Du haut de ses quelques années, il ne voyait pas à qui d'autre il pouvait se confier, alors il regardait son nounours dans ses petits yeux noirs, et lui demandait ce qu'il avait bien pu faire de mal. C'était toujours mieux que de tout garder pour lui.
« Tu me promets que tu le lui donneras ?
- Karura, c'est toi qui le lui donneras, et tout plein d'autres jouets, comme tu le fais avec Temari et Kankuro…
- Mais si jamais les choses ne se passent pas comme prévu…
- Il n'y a aucune raison, enfin !
- Je le sens, cette grossesse ne va pas se terminer comme prévu, surtout si le démon est scellé dans le corps du bébé… Je veux être sûre qu'il aura au moins quelque chose de moi… Si jamais… Ah…
- Karura ?!
- Yashamaru… Le bébé… Je crois qu'il arrive !
- Mais c'est beaucoup trop tôt ! »
Il devrait continuer à ranger. Pourquoi passait-il autant de temps à ressasser le passé à cause d'une simple peluche ? Elle représentait sa solitude, le rejet, la honte et le dégoût de lui-même…
Mais… Pourquoi se mentir ? Elle symbolisait aussi l'espoir qu'il avait d'avoir un jour des amis, et les bons moments qu'il avait aussi pu passer avec Yashamaru, le seul être humain à lui avoir témoigné de l'affection, avant ces examens qui avaient bouleversé sa vie. Même après la première tentative d'assassinat contre lui, celle où son oncle s'était tué en pensant l'emmener avec lui, il avait gardé l'ours pendant encore quelques années avant de le laisser dans un coin où personne n'y toucherait. Il lui parlait alors de choses bien différentes et ne le serrait plus contre lui, comme si son enfance et son innocence étaient mortes en même temps que Yashamaru, mais il n'avait jamais pu se résoudre à s'en débarrasser.
« Quel être chétif… Cet ourson est plus grand que lui… »
Il se penche au-dessus du berceau. Son neveu a bien supporté le scellement, mais sa sœur n'a pas supporté la naissance… C'était elle qui avait raison, au final. Comme il aurait aimé qu'elle se soit trompée…
« Mais tu n'y es pour rien… Je le sais bien, Gaara. Ta mère t'aimait beaucoup, tu sais. Même sans t'avoir vu. Elle voulait que tu aies un souvenir d'elle. »

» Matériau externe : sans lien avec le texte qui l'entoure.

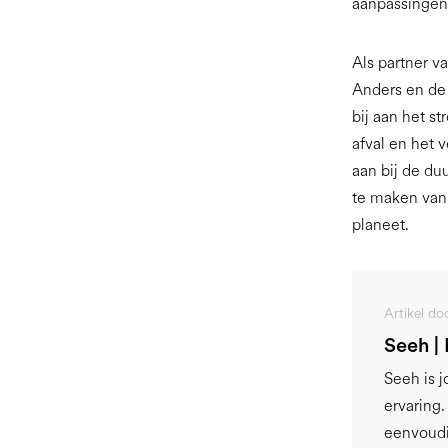
aanpassingen 
Als partner v
Anders en de
bij aan het s
afval en het v
aan bij de d
te maken van
planeet.
Artikel do
Seeh |
Seeh is 
ervaring
eenvoudi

Il dépose la peluche à côté du bébé. Le jouet a l'odeur de Karura, elle l'avait si souvent serré contre elle, ces derniers temps… Le petit a l'air de bien aimer. Il gigote un peu et se colle contre l'ourson. C'est vrai que le tissu est doux, c'est parfait pour un tout-petit.
« Bon, tant mieux si ce jouet te plaît, c'est ce qu'aurait voulu ta maman. Je lui ai promis de m'occuper de toi et de faire en sorte que tu ne te sentes pas trop seul. Je ferai de mon mieux, mais en attendant, je ne peux pas faire grand-chose de plus, alors repose-toi bien avec ton nouveau doudou… »
Il caresse doucement la petite main potelée.
Soudain, son sable commença à s'agiter légèrement, sans raison. Gaara avait toujours senti que le pouvoir de protection du sable émanait de sa mère, même s'il n'en avait appris la véritable source qu'après de nombreuses années. Essayait-elle en ce moment-même de lui faire passer un message ?
Il n'en savait rien. Mais il ressentit tout d'un coup le besoin inexplicable de serrer son ours en peluche contre lui.